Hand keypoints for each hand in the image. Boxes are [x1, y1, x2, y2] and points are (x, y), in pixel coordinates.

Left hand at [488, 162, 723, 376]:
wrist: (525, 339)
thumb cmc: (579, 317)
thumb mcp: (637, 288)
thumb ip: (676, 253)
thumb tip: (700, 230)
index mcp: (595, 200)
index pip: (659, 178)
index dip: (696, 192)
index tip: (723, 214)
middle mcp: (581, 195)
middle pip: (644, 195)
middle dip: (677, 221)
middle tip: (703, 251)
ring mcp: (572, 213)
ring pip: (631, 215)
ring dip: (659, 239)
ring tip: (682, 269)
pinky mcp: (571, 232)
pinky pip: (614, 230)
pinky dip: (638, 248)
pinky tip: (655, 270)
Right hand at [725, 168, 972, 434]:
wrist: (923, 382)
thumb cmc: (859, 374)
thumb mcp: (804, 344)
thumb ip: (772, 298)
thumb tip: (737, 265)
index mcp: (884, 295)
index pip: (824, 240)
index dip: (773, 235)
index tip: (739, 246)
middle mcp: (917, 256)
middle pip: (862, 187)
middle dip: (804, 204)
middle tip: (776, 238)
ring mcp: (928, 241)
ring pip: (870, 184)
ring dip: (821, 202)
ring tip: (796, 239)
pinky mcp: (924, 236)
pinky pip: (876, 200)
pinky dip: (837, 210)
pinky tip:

REQUIRED ACTION:
The entries above must be transcribed word for word.

RESPONSE:
Hand keypoints for each hand in the image. Boxes are [x1, y1, x2, y2] and points are (x, y), in pixel coordinates.

Left hand at [488, 162, 723, 376]:
wrist: (525, 339)
thumb cmc: (579, 317)
thumb mcp: (637, 288)
thumb ip: (676, 253)
thumb tip: (700, 230)
index mcp: (595, 200)
index pip: (659, 178)
index dip: (696, 192)
index tip: (723, 214)
middle mcp: (581, 195)
middle pip: (644, 195)
middle dip: (677, 221)
middle tip: (703, 251)
ring mcp: (572, 213)
ring pip: (631, 215)
ring dip: (659, 239)
ring tip: (682, 269)
pinky mcp: (571, 232)
pinky pip: (614, 230)
pinky dip: (638, 248)
pinky tip: (655, 270)
Right hand at [725, 168, 972, 434]:
wrist: (923, 382)
thumb cmc: (859, 374)
thumb mcp: (804, 344)
thumb ip: (772, 298)
thumb tip: (737, 265)
index mcp: (884, 295)
index pip: (824, 240)
index dip: (773, 235)
index tip: (739, 246)
middle mcp: (917, 256)
middle pip: (862, 187)
middle dip: (804, 204)
middle tip: (776, 238)
ring mcp: (928, 241)
ring pip: (870, 184)
ring dip: (821, 202)
ring tip: (796, 239)
pinky mcp: (924, 236)
pinky pip: (876, 200)
pinky dip: (837, 210)
pinky tip:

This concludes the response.